Frankfurt am Main, 20. Januar 2022. Die hessischen Krankenhäuser und Universitätskliniken nutzen offenbar die Chance und wollen in die Modernisierung und Digitalisierung ihrer Häuser investieren. Sie haben dem hessischen Sozialministerium bzw. dem hessischen Wissenschaftsministerium hierzu im vergangenen Jahr einen erheblichen Förderbedarf gemeldet, der aus den Mitteln des vom Bund eingerichteten Krankenhauszukunftsfonds finanziert werden soll. Nach Prüfung aller Projektanträge hat das Land Hessen Ende letzten Jahres beim Bundesamt für Soziale Sicherung (BAS), das den Fonds verwaltet, für die hessischen Krankenhäuser Gelder in Höhe von fast 220 Millionen Euro beantragt.

Das Hessische Sozialministerium sowie das Hessische Wissenschaftsministerium beteiligen sich zusätzlich mit 52 Millionen Euro.
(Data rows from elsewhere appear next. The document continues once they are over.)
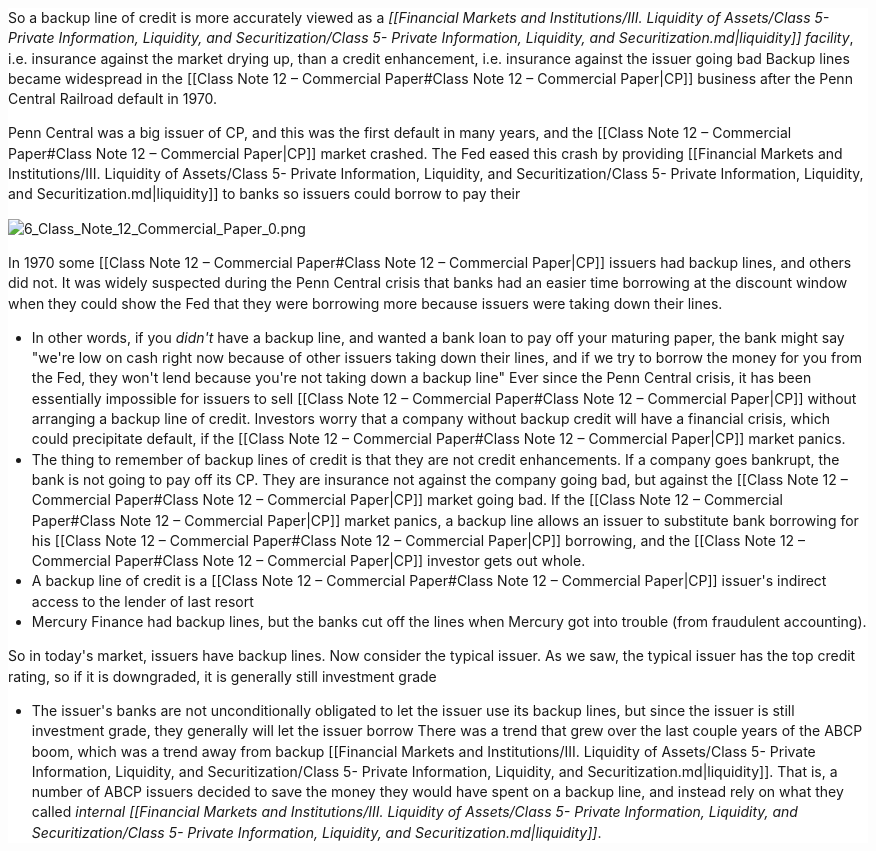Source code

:  So a backup line of credit is more accurately viewed as a *[[Financial Markets and Institutions/III. Liquidity of Assets/Class 5- Private Information,   Liquidity,   and Securitization/Class 5- Private Information,   Liquidity,   and Securitization.md|liquidity]] facility*,  i.e. insurance against the market drying up,  than a credit enhancement,  i.e. insurance against the issuer going bad Backup lines became widespread in the [[Class Note 12 – Commercial Paper#Class Note 12 – Commercial Paper|CP]] business after the Penn Central Railroad default in 1970.

Penn Central was a big issuer of CP,  and this was the first default in many years,  and the [[Class Note 12 – Commercial Paper#Class Note 12 – Commercial Paper|CP]] market crashed. The Fed eased this crash by providing [[Financial Markets and Institutions/III. Liquidity of Assets/Class 5- Private Information,   Liquidity,   and Securitization/Class 5- Private Information,   Liquidity,   and Securitization.md|liquidity]] to banks so issuers could borrow to pay their

![6_Class_Note_12_Commercial_Paper_0.png](6_Class_Note_12_Commercial_Paper_0.png)

In 1970 some [[Class Note 12 – Commercial Paper#Class Note 12 – Commercial Paper|CP]] issuers had backup lines,  and others did not. It was widely suspected during the Penn Central crisis that banks had an easier time borrowing at the discount window when they could show the Fed that they were borrowing more because issuers were taking down their lines.

- In other words,  if you *didn't* have a backup line,  and wanted a bank loan to pay off your maturing paper,  the bank might say "we're low on cash right now because of other issuers taking down their lines,  and if we try to borrow the money for you from the Fed,  they won't lend because you're not taking down a backup line" Ever since the Penn Central crisis,  it has been essentially impossible for issuers to sell [[Class Note 12 – Commercial Paper#Class Note 12 – Commercial Paper|CP]] without arranging a backup line of credit. Investors worry that a company without backup credit will have a financial crisis,  which could precipitate default,  if the [[Class Note 12 – Commercial Paper#Class Note 12 – Commercial Paper|CP]] market panics.
- The thing to remember of backup lines of credit is that they are not credit enhancements. If a company goes bankrupt,  the bank is not going to pay off its CP. They are insurance not against the company going bad,  but against the [[Class Note 12 – Commercial Paper#Class Note 12 – Commercial Paper|CP]] market going bad. If the [[Class Note 12 – Commercial Paper#Class Note 12 – Commercial Paper|CP]] market panics,  a backup line allows an issuer to substitute bank borrowing for his [[Class Note 12 – Commercial Paper#Class Note 12 – Commercial Paper|CP]] borrowing,  and the [[Class Note 12 – Commercial Paper#Class Note 12 – Commercial Paper|CP]] investor gets out whole.
- A backup line of credit is a [[Class Note 12 – Commercial Paper#Class Note 12 – Commercial Paper|CP]] issuer's indirect access to the lender of last resort
- Mercury Finance had backup lines,  but the banks cut off the lines when Mercury got into trouble (from fraudulent accounting).

So in today's market,  issuers have backup lines. Now consider the typical issuer. As we saw,  the typical issuer has the top credit rating,  so if it is downgraded,  it is generally still investment grade

- The issuer's banks are not unconditionally obligated to let the issuer use its backup lines,  but since the issuer is still investment grade,  they generally will let the issuer borrow There was a trend that grew over the last couple years of the ABCP boom,  which was a trend away from backup [[Financial Markets and Institutions/III. Liquidity of Assets/Class 5- Private Information,   Liquidity,   and Securitization/Class 5- Private Information,   Liquidity,   and Securitization.md|liquidity]]. That is,  a number of ABCP issuers decided to save the money they would have spent on a backup line,  and instead rely on what they called *internal [[Financial Markets and Institutions/III. Liquidity of Assets/Class 5- Private Information,   Liquidity,   and Securitization/Class 5- Private Information,   Liquidity,   and Securitization.md|liquidity]]*.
Einen weiteren Teil der Kosten tragen die hessischen Krankenhäuser selbst. Sie können die Fördermittel unter anderem für den Ausbau ihrer digitalen Infrastruktur und Informationssicherheit verwenden. 

Patientinnen und Patienten profitieren

"Es ist ein erfreuliches Signal, dass der Krankenhauszukunftsfonds von hessischen Krankenhäusern so stark nachgefragt wird. Das BAS sollte jetzt zeitnah über die Auszahlung der beantragten Fördermittel entscheiden, damit die Krankenhäuser die genehmigten Gelder zügig für eine moderne technische Ausstattung einsetzen und sich für die Digitalisierung fit machen können", so Dr. Barbara Voß, Leiterin der Landesvertretung der Techniker Krankenkasse (TK) in Hessen.  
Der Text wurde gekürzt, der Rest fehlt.